Glad to hear that the challenge passed for you but I should warn you that the code you just described wouldn't work the way you would expect and I think you might still be confused about how the except works.

The reason I said that your colon was in the wrong place and not the ValueError is that you are only trying to catch exceptions that are of the type ValueError. To do this you write the following:

except ValueError:

When you use this code, any bad value that causes the code in the try statement to fail will trigger a ValueError and be handled by the except clause. Importantly, any value that fails for a reason other than a ValueError (e.g., a TypeError) will not be caught by the except clause and will just crash with a stack trace.

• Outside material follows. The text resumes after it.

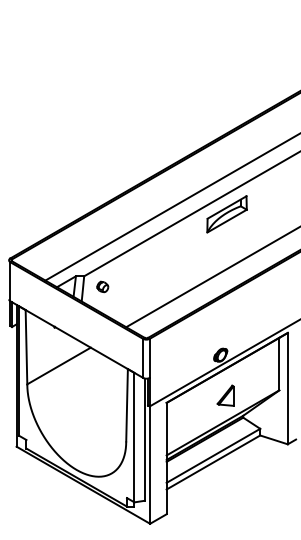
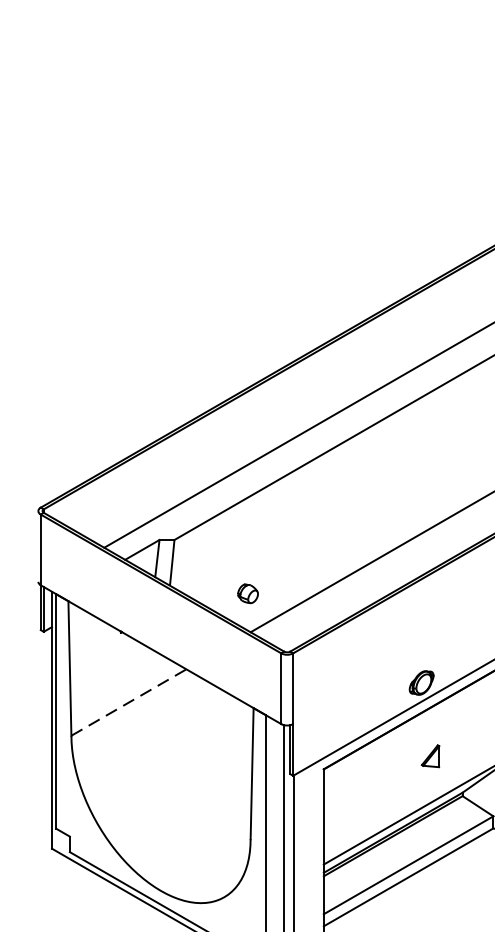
part: (226, 214) -> (432, 428), removed
part: (102, 286) -> (247, 592), moved
line: (59, 366) -> (129, 703), solid -> dashed
part: (225, 395) -> (430, 755), size x0.6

The reason that this is important is so that when you write error handling code, you are actually handling the type of error you think you are: when you write a try statement you are doing so because you have some specific failure case in mind, which is what your except is catching. You still want the program to crash if an error that you didn't expect goes through the try statement because the code you wrote to handle the error you do expect probably isn't the right code to handle the error type you didn't expect.

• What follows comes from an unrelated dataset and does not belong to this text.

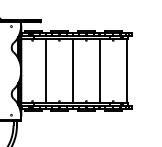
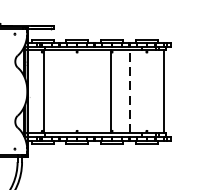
line: (46, 70) -> (44, 91), moved
line: (73, 70) -> (112, 91), moved
line: (99, 70) -> (128, 91), solid -> dashed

In addition to this code which catches specific types of exception, there is a 'catch all' clause which will handle every type of error that wasn't specifically handled somewhere else. This is written as follows:

except:

Although this is valid Python it has narrow usage, it's generally used to pass the error off to some other part of code that will handle (or at least alert) that there is an error happening that the code can't resolve. In the real world, it's very unlikely that error handling code that can handle every possible error type can be written in that except block.

Moving the ValueError onto the next line doesn't do anything. It's like writing just 'hello world' on a line in the program, it doesn't get rendered to the screen, it doesn't alter the return value, it doesn't change any state. There is no situation where you'd just write an error name as a line of code.

I strongly recommend that you rewatch the 'Exception to the Rule' video to be sure you understand this concept as you are going to be seeing it a lot in future code you read and write. And if your error handling code doesn't behave the way you expect you are going to have a very frustrating experience (well, even more frustrating!) chasing down stubborn bugs.

Cheers

Alex

Cheers Alex - grateful for your help - worked once I moved the ValueError down to the next line :-)

Alex,

Thanks for taking the time to put me right - much appreciated.